TEXT PASSAGE:
- - - -
# need clear tail lights



## BudRacing8 (Sep 17, 2003)

DOES ANYONE KNOW WHERE I CAN GET SOME TRUE CLEAR TAILLIGHTS FOR A 97 SENTRA? NOT ALTEZZA'S!


----------



## LIUSPEED (May 29, 2002)

those are very hard and rare to find.

ill try to see if i can get any but it wont be cheap either.


----------



## PHILLY-KID (Jun 28, 2002)

Try Nopi, I got mine there a while ago. Also, try summitracing.com. I looked in an old issue of SCC and they had the original clear ones. Be careful because the cops used to pull me over all the time when I had them installed and also in some states you will not pass inspection. Good luck


----------



## sentravis (Jul 7, 2002)
- - - -
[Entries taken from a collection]
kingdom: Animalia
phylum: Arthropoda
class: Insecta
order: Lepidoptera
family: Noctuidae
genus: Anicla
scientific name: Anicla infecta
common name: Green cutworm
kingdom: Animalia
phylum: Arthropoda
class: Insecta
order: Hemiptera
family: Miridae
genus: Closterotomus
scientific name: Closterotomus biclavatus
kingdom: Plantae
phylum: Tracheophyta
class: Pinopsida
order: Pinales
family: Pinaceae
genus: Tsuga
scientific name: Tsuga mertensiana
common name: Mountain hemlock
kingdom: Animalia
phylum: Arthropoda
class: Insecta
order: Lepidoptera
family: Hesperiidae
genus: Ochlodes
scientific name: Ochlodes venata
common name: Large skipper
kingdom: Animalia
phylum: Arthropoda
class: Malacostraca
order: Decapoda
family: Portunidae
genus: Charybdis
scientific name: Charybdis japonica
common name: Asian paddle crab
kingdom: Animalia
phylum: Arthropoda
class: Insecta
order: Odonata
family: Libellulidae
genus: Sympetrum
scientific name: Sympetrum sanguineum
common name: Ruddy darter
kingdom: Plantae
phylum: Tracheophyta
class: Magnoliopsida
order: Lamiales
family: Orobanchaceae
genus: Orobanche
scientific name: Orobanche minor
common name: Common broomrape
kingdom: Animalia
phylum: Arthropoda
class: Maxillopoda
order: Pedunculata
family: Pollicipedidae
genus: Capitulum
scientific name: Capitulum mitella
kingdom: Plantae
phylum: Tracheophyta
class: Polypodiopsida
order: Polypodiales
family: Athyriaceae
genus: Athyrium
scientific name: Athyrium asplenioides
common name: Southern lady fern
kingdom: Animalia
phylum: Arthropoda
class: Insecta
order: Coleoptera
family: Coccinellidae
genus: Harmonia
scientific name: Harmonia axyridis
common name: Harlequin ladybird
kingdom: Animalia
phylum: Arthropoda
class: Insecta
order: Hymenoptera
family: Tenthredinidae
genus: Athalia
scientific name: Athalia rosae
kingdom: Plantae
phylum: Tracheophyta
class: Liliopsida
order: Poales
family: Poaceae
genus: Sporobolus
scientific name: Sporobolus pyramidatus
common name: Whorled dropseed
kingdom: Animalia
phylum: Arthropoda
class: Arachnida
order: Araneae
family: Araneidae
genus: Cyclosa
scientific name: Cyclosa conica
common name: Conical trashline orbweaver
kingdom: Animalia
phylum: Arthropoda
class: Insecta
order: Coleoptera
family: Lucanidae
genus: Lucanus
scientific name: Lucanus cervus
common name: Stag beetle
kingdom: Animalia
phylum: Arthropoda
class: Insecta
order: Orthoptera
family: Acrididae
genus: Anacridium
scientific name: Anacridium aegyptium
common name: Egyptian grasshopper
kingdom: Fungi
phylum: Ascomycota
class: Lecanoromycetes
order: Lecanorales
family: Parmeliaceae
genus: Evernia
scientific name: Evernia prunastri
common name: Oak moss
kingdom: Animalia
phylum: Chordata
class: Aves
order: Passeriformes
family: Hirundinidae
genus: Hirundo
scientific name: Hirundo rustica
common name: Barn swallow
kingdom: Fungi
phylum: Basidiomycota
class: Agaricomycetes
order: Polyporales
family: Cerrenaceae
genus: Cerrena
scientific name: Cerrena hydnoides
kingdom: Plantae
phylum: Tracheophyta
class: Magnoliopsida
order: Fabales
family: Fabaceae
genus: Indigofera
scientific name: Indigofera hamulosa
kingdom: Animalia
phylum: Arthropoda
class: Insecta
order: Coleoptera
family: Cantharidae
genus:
- - - -
SET TASK 1: Rewrite the part of the clear tail lights thread that begins at the words "Try Nopi, I" and stops after "(Jul 7, 2002)", putting "police" in place of "cops".
SET TASK 2: In the clear tail lights thread, where did PHILLY-KID get their clear tail lights?
SET TASK 3: Carry on the clear tail lights thread from where it stops.

TASK ANSWER 1:
Try Nopi, I got mine there a while ago. Also, try summitracing.com. I looked in an old issue of SCC and they had the original clear ones. Be careful because the police used to pull me over all the time when I had them installed and also in some states you will not pass inspection. Good luck


----------



## sentravis (Jul 7, 2002)

TASK ANSWER 2: From Nopi.

TASK ANSWER 3:
oh my god.. those are SO easy to find lui.. you can get them WAY cheeper than altezza styles also.. just check them out on ebay.. Travis


----------



## 97gxe (Jun 17, 2003)

i don't think you'll find em on ebay, I looked a long time and never found em. Was looking some more today and I actually found em, believe it or not. check it out.. http://www.stillen.com/sportscars_detail.asp?cat=3&subcat=&id=6417&page=1


----------



## nitestridar (Jun 29, 2002)

I just sold some earlier this year on ebay $40


----------



## xt_out (Jun 23, 2003)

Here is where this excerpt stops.